Kenia dla mnie to tak naprawdę dwa światy:
(i) Przyroda - czyli parki narodowe, np. Tsavo (East i West), Amboseli, Masai Mara. i wiele, wiele innych. Warto też wspomnieć o parkach w krajach ościennych, np. Serengeti i Ngorongoro w Tanzanii.
Dla mnie tamta przyroda i parki były oszałamiające, niemal wirtualne. No bo spróbujcie sobie wyobrazić, że, nie na ekranie telewizora, ale ledwie 10 metrów od was, stoi sobie żywy, dorosły samiec słonia i robi poranną kupę. Albo lepiej, nagle znajdujecie się w środku liczącego ok. pięćdziesiąt słoni stada, z małymi, samicą matką itd. Bać się, podziwiać, uciekać? Albo na nieodległym szczycie pagórka, w porannym słońcu przeciąga się gepard, patrzy na was leniwie, aby po chwili zniknąć za pagórkiem.
Jest też wioska Masajów, ale to akurat jest mało ciekawe i w sumie smutne. Stare, pomarszczone Masajki i młode bezzębne matki z naręczem dzieci, wykorzystywane przez lokalnych kacyków do grabienia turystów i wciskania im kenijskiego rękodzieła Made in China.
Trzeba też wspomnieć o plaży i morzu. Oszałamiające kolory przezroczystej wody, bielutki piasek (byliśmy np. na wyspie rybackiej w okolicy wyspy Funzi), cieplutka woda (trzeba uważać na jeżowce i trujące parzydełka meduz). Do tego pyszne owoce.
(ii) Jest też druga Kenia – bieda, zagrożenie dla białych, przestępczość. Na plaży cały czas kręcą się sprzedawcy, naciągacze, podrywacze białych pań. W Mombasie i okolicach bieda jest niewyobrażalna. Cały czas mam np. przed oczami taki oto obraz: droga-ulica, pełne śmieci pobocze, tuż obok tląca się kupa odpadków, na której żerują dwie wychudzone kozy, a obok, przy buro brudnej kałuży, bawi się dwójka małych dzieci.

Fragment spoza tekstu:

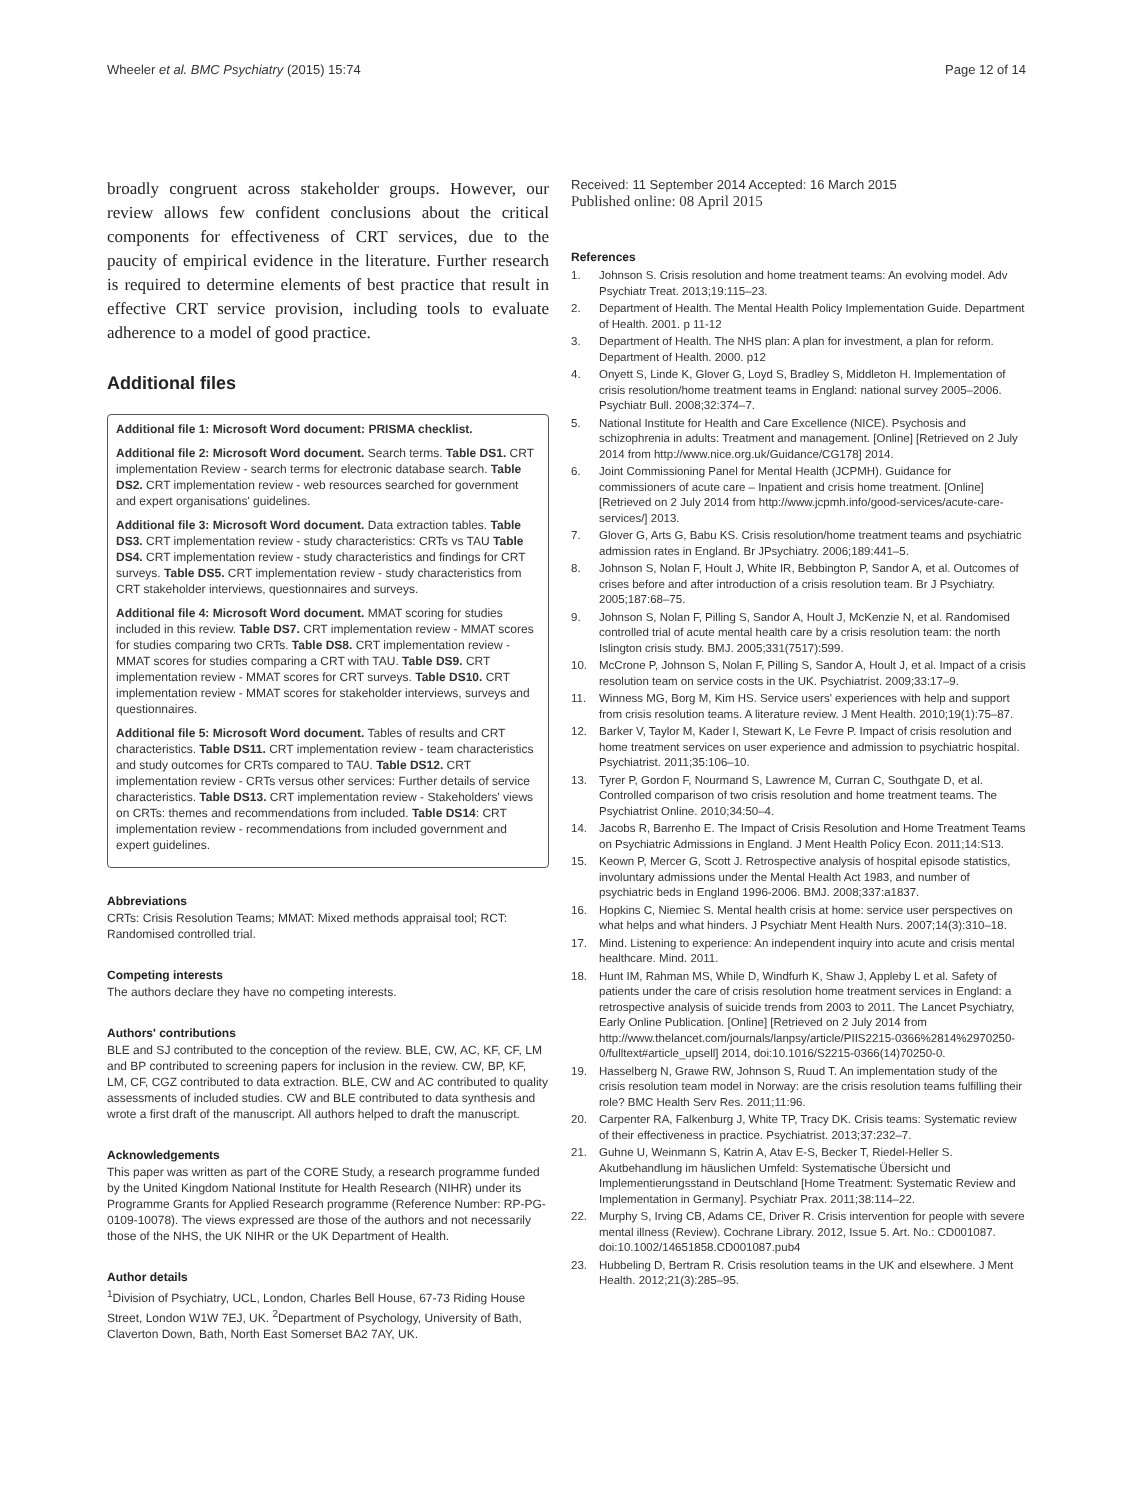Wheeler et al. BMC Psychiatry (2015) 15:74 Page 12 of 14
broadly congruent across stakeholder groups. However, our review allows few confident conclusions about the critical components for effectiveness of CRT services, due to the paucity of empirical evidence in the literature. Further research is required to determine elements of best practice that result in effective CRT service provision, including tools to evaluate adherence to a model of good practice.
Additional files
Additional file 1: Microsoft Word document: PRISMA checklist.
Additional file 2: Microsoft Word document. Search terms. Table DS1. CRT implementation Review - search terms for electronic database search. Table DS2. CRT implementation review - web resources searched for government and expert organisations' guidelines.
Additional file 3: Microsoft Word document. Data extraction tables. Table DS3. CRT implementation review - study characteristics: CRTs vs TAU Table DS4. CRT implementation review - study characteristics and findings for CRT surveys. Table DS5. CRT implementation review - study characteristics from CRT stakeholder interviews, questionnaires and surveys.
Additional file 4: Microsoft Word document. MMAT scoring for studies included in this review. Table DS7. CRT implementation review - MMAT scores for studies comparing two CRTs. Table DS8. CRT implementation review - MMAT scores for studies comparing a CRT with TAU. Table DS9. CRT implementation review - MMAT scores for CRT surveys. Table DS10. CRT implementation review - MMAT scores for stakeholder interviews, surveys and questionnaires.
Additional file 5: Microsoft Word document. Tables of results and CRT characteristics. Table DS11. CRT implementation review - team characteristics and study outcomes for CRTs compared to TAU. Table DS12. CRT implementation review - CRTs versus other services: Further details of service characteristics. Table DS13. CRT implementation review - Stakeholders' views on CRTs: themes and recommendations from included. Table DS14: CRT implementation review - recommendations from included government and expert guidelines.
Abbreviations
CRTs: Crisis Resolution Teams; MMAT: Mixed methods appraisal tool; RCT: Randomised controlled trial.
Competing interests
The authors declare they have no competing interests.
Authors' contributions
BLE and SJ contributed to the conception of the review. BLE, CW, AC, KF, CF, LM and BP contributed to screening papers for inclusion in the review. CW, BP, KF, LM, CF, CGZ contributed to data extraction. BLE, CW and AC contributed to quality assessments of included studies. CW and BLE contributed to data synthesis and wrote a first draft of the manuscript. All authors helped to draft the manuscript.
Acknowledgements
This paper was written as part of the CORE Study, a research programme funded by the United Kingdom National Institute for Health Research (NIHR) under its Programme Grants for Applied Research programme (Reference Number: RP-PG-0109-10078). The views expressed are those of the authors and not necessarily those of the NHS, the UK NIHR or the UK Department of Health.
Author details
<sup>1</sup> Division of Psychiatry, UCL, London, Charles Bell House, 67-73 Riding House Street, London W1W 7EJ, UK. <sup>2</sup>Department of Psychology, University of Bath, Claverton Down, Bath, North East Somerset BA2 7AY, UK.
Received: 11 September 2014 Accepted: 16 March 2015
Published online: 08 April 2015
References
1. Johnson S. Crisis resolution and home treatment teams: An evolving model. Adv Psychiatr Treat. 2013;19:115–23.
2. Department of Health. The Mental Health Policy Implementation Guide. Department of Health. 2001. p 11-12
3. Department of Health. The NHS plan: A plan for investment, a plan for reform. Department of Health. 2000. p12
4. Onyett S, Linde K, Glover G, Loyd S, Bradley S, Middleton H. Implementation of crisis resolution/home treatment teams in England: national survey 2005–2006. Psychiatr Bull. 2008;32:374–7.
5. National Institute for Health and Care Excellence (NICE). Psychosis and schizophrenia in adults: Treatment and management. [Online] [Retrieved on 2 July 2014 from http://www.nice.org.uk/Guidance/CG178] 2014.
6. Joint Commissioning Panel for Mental Health (JCPMH). Guidance for commissioners of acute care – Inpatient and crisis home treatment. [Online] [Retrieved on 2 July 2014 from http://www.jcpmh.info/good-services/acute-care-services/] 2013.
7. Glover G, Arts G, Babu KS. Crisis resolution/home treatment teams and psychiatric admission rates in England. Br JPsychiatry. 2006;189:441–5.
8. Johnson S, Nolan F, Hoult J, White IR, Bebbington P, Sandor A, et al. Outcomes of crises before and after introduction of a crisis resolution team. Br J Psychiatry. 2005;187:68–75.
9. Johnson S, Nolan F, Pilling S, Sandor A, Hoult J, McKenzie N, et al. Randomised controlled trial of acute mental health care by a crisis resolution team: the north Islington crisis study. BMJ. 2005;331(7517):599.
10. McCrone P, Johnson S, Nolan F, Pilling S, Sandor A, Hoult J, et al. Impact of a crisis resolution team on service costs in the UK. Psychiatrist. 2009;33:17–9.
11. Winness MG, Borg M, Kim HS. Service users' experiences with help and support from crisis resolution teams. A literature review. J Ment Health. 2010;19(1):75–87.
12. Barker V, Taylor M, Kader I, Stewart K, Le Fevre P. Impact of crisis resolution and home treatment services on user experience and admission to psychiatric hospital. Psychiatrist. 2011;35:106–10.
13. Tyrer P, Gordon F, Nourmand S, Lawrence M, Curran C, Southgate D, et al. Controlled comparison of two crisis resolution and home treatment teams. The Psychiatrist Online. 2010;34:50–4.
14. Jacobs R, Barrenho E. The Impact of Crisis Resolution and Home Treatment Teams on Psychiatric Admissions in England. J Ment Health Policy Econ. 2011;14:S13.
15. Keown P, Mercer G, Scott J. Retrospective analysis of hospital episode statistics, involuntary admissions under the Mental Health Act 1983, and number of psychiatric beds in England 1996-2006. BMJ. 2008;337:a1837.
16. Hopkins C, Niemiec S. Mental health crisis at home: service user perspectives on what helps and what hinders. J Psychiatr Ment Health Nurs. 2007;14(3):310–18.
17. Mind. Listening to experience: An independent inquiry into acute and crisis mental healthcare. Mind. 2011.
18. Hunt IM, Rahman MS, While D, Windfurh K, Shaw J, Appleby L et al. Safety of patients under the care of crisis resolution home treatment services in England: a retrospective analysis of suicide trends from 2003 to 2011. The Lancet Psychiatry, Early Online Publication. [Online] [Retrieved on 2 July 2014 from http://www.thelancet.com/journals/lanpsy/article/PIIS2215-0366%2814%2970250-0/fulltext#article_upsell] 2014, doi:10.1016/S2215-0366(14)70250-0.
19. Hasselberg N, Grawe RW, Johnson S, Ruud T. An implementation study of the crisis resolution team model in Norway: are the crisis resolution teams fulfilling their role? BMC Health Serv Res. 2011;11:96.
20. Carpenter RA, Falkenburg J, White TP, Tracy DK. Crisis teams: Systematic review of their effectiveness in practice. Psychiatrist. 2013;37:232–7.
21. Guhne U, Weinmann S, Katrin A, Atav E-S, Becker T, Riedel-Heller S. Akutbehandlung im häuslichen Umfeld: Systematische Übersicht und Implementierungsstand in Deutschland [Home Treatment: Systematic Review and Implementation in Germany]. Psychiatr Prax. 2011;38:114–22.
22. Murphy S, Irving CB, Adams CE, Driver R. Crisis intervention for people with severe mental illness (Review). Cochrane Library. 2012, Issue 5. Art. No.: CD001087. doi:10.1002/14651858.CD001087.pub4
23. Hubbeling D, Bertram R. Crisis resolution teams in the UK and elsewhere. J Ment Health. 2012;21(3):285–95.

Kenia to piękny przyrodniczo, ale cierpiący na typowe afrykańskie bolączki kraj. Politycy skorumpowani i bezpardonowo wałczący o władze. W ostatnich latach było sporo mordów politycznych. W zeszłym roku było też sporo ataków na turystów, ale to akurat głównie na północy przy górnicy z Somalią. Ludzie żyją w biedzie. Państwo nie działa sprawie. Wszędzie jest pełno dzieci. Pytałem się przewodnika, czy te dzieci są rejestrowane, chodzą do szkoły, czy są objęte opieką medyczną. Dzieci w Kenii nie rejestruje się. Dopiero dorośli lub uczniowie objęci są rejestracją ludności, otrzymują dowód osobisty. Zanieczyszczenie środowiska w miastach jest straszne.
Ale sami ludzie (w większości młodzi, nie widziałem wiele starszych osó ubrani są o dziwo dość schludnie.
Życzę Kenijczykom jak najlepiej. I chcę tam wrócić, ale tylko dla przyrody. Reszta mnie przeraża lub odstręcza.
Ciekawostka: Rozglądałem się za jakimś fajnym STi 2.0 EU, bo szukam czegoś takiego, ale nie widziałem ani jednego takiego cudeńka ;-)
Widziałem natomiast sporo Forestrów, też turbo, ale widziałem tez kilka Outbacków i Imprez (wolnessaki).